Write out the part of the language teaching passage below starting at "In other words, language" and continuing up to and including "interactional skills 3.".
** Start of Excerpt provided **
This information helps learners acquire linguistic competence. The main features of GT are: 1. It is teacher centred and does not cater for the learner’s individual needs 2. The emphasis is on grammar learning through verb drills, the translation of written texts and the memorization of wordlists 3. The focus is on the product rather than the process of learning; 4. Language is viewed as a body of knowledge rather than an instrument for communicating and functioning effectively in the real world 5.
Linguistic practice is confined to the memorization of words and rules 6. Instruction aims at the mastery of the written medium rather than oral communication 7. Accuracy rules over fluency 8. Correction is all-out and punitive 9. The L2-model adopted is elitist and so is the educational philosophy 10. Feedback on learner performance is not likely to be helpful as it is solely accuracy-based But instead of teaching grammar traditionally and drilling grammar patterns, teachers need to relate teaching grammar and pattern drills to meaning and use.
In other words, language structure practice should be used in contexts that involve some basic principles of appropriateness. This is the exact area that the traditional ESL teaching has long overlooked—teaching English for a communicative purpose. Thus, English teaching should be partly communicatively oriented, so students can acquaint themselves with appropriate language usage. the main pedagogical principles advocated by CLT are: 1. It is pupil-centred rather than teacher-centred 2 The emphasis is on communication and effective interactional skills 3.
** End of Excerpt provided **
** Start of Provided records **
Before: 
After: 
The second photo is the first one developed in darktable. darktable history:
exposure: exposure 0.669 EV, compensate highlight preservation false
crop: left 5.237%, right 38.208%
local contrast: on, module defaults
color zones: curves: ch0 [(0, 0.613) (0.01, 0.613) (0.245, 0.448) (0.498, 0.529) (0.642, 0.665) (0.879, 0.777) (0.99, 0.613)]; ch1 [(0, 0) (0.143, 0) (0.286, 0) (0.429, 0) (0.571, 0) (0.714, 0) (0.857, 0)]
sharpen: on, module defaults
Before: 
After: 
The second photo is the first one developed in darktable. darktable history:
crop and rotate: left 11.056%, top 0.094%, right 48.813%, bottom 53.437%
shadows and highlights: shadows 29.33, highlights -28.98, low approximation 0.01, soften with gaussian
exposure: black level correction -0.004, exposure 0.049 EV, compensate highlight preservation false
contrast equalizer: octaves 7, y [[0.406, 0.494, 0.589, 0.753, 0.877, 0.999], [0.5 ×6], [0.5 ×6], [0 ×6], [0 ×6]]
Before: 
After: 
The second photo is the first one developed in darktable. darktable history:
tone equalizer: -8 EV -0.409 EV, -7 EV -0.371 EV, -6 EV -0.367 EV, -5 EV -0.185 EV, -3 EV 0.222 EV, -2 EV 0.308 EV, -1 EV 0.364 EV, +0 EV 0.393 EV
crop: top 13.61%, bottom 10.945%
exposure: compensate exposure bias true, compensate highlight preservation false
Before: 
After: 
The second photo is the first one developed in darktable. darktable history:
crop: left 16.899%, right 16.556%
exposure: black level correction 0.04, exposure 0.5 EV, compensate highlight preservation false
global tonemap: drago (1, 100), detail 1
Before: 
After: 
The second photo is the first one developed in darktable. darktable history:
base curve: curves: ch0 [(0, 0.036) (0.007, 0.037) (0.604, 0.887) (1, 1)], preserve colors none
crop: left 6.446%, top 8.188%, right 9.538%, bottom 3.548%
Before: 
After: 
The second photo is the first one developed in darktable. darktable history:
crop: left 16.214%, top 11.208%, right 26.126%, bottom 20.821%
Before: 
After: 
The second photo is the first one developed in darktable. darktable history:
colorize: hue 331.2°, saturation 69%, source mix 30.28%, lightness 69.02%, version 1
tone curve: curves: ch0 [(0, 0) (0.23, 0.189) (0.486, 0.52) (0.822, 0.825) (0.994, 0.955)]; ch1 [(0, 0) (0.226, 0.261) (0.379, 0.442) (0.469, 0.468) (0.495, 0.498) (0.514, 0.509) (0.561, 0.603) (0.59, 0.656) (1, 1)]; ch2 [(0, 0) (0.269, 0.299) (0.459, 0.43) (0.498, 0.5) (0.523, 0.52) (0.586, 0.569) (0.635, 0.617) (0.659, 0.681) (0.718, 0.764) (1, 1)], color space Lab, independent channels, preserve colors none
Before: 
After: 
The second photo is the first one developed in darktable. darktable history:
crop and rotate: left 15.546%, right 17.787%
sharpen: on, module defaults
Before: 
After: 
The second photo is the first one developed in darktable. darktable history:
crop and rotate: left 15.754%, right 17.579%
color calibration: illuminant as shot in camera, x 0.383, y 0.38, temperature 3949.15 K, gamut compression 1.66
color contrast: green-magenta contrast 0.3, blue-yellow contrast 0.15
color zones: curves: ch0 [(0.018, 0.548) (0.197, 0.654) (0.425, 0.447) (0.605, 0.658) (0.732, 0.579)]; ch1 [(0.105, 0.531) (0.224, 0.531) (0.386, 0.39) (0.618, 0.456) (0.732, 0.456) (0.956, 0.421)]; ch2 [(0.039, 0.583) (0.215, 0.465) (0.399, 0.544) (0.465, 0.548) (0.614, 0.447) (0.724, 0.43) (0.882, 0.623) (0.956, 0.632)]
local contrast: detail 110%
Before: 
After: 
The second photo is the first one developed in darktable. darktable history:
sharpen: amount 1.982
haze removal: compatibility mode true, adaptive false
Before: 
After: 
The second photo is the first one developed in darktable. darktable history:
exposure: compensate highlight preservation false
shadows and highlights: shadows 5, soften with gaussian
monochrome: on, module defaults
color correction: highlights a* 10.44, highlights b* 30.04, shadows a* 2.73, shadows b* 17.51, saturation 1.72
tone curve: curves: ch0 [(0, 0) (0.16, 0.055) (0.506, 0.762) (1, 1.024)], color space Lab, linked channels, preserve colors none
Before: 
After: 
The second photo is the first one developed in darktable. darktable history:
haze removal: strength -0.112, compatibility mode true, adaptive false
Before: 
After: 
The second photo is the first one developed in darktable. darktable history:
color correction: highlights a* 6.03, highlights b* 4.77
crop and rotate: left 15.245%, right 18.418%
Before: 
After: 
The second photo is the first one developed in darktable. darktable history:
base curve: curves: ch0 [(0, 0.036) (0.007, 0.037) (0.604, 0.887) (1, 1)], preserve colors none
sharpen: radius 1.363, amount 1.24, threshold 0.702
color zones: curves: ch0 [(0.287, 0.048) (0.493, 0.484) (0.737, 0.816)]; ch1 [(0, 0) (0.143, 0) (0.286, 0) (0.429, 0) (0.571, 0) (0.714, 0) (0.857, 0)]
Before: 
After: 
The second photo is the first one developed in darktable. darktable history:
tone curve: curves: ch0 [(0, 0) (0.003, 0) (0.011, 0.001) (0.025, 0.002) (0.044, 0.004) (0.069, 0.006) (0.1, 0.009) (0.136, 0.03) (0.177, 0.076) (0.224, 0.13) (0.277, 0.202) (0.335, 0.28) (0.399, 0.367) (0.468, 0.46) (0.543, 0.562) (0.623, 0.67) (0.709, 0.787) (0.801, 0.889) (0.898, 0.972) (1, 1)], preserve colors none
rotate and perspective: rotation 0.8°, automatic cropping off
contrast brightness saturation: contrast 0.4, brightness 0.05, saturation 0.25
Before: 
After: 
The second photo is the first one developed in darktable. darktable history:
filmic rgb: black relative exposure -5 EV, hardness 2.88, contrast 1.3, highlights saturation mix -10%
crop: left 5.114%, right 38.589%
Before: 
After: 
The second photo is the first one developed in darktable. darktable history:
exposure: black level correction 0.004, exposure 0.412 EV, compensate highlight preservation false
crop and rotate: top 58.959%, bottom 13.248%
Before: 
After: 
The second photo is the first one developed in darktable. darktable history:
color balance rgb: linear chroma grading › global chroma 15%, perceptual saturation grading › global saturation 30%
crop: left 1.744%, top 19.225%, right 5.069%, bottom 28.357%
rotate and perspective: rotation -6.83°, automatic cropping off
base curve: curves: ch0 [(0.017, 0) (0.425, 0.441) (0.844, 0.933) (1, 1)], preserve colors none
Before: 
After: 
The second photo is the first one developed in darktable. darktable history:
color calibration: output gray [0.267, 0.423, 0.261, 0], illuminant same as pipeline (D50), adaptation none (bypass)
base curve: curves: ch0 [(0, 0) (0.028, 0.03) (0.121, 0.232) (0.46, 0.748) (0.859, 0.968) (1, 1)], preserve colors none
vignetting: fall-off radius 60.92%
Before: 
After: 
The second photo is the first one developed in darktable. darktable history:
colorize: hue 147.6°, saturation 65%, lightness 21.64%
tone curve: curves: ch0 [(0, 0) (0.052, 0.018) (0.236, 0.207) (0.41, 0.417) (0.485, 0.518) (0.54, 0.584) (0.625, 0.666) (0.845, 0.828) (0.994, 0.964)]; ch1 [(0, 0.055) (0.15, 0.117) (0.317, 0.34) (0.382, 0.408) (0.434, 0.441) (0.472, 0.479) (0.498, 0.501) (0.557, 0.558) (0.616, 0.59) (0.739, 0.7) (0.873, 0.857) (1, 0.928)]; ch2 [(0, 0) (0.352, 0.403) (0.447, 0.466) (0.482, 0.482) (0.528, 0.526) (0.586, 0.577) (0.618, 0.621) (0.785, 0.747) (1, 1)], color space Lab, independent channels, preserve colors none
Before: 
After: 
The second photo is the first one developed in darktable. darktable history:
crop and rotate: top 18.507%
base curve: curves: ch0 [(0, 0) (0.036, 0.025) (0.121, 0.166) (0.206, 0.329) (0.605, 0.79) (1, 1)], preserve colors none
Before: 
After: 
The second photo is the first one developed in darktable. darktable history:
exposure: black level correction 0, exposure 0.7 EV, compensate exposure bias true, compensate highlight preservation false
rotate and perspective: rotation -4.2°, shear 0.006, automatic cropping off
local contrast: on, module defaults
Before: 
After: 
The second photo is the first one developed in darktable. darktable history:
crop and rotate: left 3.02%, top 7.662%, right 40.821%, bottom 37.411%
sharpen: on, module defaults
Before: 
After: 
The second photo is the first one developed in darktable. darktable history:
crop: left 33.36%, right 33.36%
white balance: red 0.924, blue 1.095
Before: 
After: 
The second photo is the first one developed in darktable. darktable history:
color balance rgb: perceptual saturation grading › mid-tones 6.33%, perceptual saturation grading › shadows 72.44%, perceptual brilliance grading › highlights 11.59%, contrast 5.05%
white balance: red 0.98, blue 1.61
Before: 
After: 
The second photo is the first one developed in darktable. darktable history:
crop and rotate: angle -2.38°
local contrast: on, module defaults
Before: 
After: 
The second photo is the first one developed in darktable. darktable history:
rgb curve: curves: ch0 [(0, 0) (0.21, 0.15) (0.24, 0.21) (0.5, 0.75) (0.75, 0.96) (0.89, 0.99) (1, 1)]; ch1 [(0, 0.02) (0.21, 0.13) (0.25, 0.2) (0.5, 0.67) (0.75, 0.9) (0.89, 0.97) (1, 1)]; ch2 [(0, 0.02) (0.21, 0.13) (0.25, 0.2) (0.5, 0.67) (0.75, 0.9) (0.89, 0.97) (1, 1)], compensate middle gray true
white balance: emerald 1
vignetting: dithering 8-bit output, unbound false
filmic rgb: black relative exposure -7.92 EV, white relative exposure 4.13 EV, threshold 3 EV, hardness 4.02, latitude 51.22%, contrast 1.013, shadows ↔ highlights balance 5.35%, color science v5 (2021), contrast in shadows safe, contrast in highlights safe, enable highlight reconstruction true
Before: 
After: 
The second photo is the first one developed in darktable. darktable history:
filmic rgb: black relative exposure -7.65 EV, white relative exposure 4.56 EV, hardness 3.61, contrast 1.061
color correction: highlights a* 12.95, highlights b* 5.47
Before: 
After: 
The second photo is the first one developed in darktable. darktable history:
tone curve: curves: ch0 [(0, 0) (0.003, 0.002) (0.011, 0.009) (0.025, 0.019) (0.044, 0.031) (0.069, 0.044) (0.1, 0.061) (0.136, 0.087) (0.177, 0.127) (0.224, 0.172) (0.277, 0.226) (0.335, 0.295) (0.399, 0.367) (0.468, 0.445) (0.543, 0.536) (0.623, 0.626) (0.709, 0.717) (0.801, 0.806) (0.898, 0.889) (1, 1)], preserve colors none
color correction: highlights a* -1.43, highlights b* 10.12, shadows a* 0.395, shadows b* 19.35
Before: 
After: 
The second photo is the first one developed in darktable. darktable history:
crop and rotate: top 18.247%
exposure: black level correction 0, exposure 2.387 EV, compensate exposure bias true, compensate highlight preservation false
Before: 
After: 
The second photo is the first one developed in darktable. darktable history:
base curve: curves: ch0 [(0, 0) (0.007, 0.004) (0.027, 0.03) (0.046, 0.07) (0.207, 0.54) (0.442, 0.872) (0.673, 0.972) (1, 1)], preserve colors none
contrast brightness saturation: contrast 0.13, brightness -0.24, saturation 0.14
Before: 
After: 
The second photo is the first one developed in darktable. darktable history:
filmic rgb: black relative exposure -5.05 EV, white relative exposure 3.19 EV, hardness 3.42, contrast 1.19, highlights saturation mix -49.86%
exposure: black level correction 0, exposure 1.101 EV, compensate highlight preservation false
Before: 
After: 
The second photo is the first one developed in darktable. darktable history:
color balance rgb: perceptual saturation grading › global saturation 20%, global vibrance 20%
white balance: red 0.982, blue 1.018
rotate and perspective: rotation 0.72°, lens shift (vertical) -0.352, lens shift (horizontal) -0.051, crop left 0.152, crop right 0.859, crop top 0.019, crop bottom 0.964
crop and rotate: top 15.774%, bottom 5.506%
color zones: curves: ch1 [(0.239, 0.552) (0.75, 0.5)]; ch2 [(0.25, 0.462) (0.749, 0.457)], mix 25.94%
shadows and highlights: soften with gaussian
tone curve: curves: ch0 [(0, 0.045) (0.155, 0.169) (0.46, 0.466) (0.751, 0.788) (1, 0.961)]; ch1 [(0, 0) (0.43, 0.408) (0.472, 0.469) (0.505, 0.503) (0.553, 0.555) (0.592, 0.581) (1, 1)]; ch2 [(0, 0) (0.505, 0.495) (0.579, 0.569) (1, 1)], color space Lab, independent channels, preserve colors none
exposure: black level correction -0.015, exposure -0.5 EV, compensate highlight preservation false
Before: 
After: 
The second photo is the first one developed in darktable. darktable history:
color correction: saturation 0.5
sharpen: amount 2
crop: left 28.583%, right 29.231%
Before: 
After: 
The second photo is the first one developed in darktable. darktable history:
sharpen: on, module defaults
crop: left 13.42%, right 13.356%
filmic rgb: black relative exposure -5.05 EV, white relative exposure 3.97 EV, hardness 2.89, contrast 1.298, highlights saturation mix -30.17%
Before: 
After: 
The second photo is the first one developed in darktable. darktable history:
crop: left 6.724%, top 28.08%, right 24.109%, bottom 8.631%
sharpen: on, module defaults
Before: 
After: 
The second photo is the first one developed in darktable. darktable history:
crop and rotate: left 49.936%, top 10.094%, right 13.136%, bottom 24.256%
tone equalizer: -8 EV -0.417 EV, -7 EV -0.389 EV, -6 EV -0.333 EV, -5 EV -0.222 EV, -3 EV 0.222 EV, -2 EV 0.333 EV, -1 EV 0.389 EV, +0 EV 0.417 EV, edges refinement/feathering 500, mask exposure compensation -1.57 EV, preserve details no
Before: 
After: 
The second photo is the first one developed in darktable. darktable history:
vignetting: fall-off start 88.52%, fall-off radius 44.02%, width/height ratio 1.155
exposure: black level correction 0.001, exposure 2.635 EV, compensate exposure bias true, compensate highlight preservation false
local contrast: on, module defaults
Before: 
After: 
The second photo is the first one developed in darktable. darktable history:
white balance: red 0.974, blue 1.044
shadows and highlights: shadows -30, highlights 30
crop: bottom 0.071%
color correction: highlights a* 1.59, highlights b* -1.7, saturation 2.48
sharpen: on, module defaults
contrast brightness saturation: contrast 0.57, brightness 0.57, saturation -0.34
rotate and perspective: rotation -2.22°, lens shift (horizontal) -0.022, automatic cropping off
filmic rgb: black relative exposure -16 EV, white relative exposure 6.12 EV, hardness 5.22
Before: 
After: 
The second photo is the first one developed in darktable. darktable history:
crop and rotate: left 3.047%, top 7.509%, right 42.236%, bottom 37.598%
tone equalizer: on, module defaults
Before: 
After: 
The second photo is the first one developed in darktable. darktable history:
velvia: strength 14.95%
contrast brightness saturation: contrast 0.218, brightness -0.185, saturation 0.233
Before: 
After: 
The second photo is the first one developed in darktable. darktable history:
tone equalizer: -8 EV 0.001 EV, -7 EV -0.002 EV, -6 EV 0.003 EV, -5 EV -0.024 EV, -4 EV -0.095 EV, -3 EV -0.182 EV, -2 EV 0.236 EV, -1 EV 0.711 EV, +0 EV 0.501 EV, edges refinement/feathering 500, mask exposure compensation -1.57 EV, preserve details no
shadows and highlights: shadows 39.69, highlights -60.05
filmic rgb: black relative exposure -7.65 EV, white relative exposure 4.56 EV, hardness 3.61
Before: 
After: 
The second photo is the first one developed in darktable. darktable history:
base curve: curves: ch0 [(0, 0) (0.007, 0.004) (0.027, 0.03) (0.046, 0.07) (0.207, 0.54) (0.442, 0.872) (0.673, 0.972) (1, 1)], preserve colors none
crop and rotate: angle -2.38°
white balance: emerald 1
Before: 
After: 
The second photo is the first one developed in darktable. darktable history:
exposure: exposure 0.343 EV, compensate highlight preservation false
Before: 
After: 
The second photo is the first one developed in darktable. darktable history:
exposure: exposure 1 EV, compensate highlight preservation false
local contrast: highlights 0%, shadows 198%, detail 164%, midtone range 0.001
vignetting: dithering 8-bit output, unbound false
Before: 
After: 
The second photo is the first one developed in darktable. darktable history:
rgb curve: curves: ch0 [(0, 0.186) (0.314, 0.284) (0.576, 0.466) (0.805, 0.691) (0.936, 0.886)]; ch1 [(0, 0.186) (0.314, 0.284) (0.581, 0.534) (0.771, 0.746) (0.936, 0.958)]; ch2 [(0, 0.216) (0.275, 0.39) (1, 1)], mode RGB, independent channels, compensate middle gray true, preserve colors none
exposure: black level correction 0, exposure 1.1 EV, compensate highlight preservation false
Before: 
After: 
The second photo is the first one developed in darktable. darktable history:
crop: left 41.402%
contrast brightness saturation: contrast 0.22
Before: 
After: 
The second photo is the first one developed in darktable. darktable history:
** End of Provided records **
» **The result**:
In other words, language structure practice should be used in contexts that involve some basic principles of appropriateness. This is the exact area that the traditional ESL teaching has long overlooked—teaching English for a communicative purpose. Thus, English teaching should be partly communicatively oriented, so students can acquaint themselves with appropriate language usage. the main pedagogical principles advocated by CLT are: 1. It is pupil-centred rather than teacher-centred 2 The emphasis is on communication and effective interactional skills 3.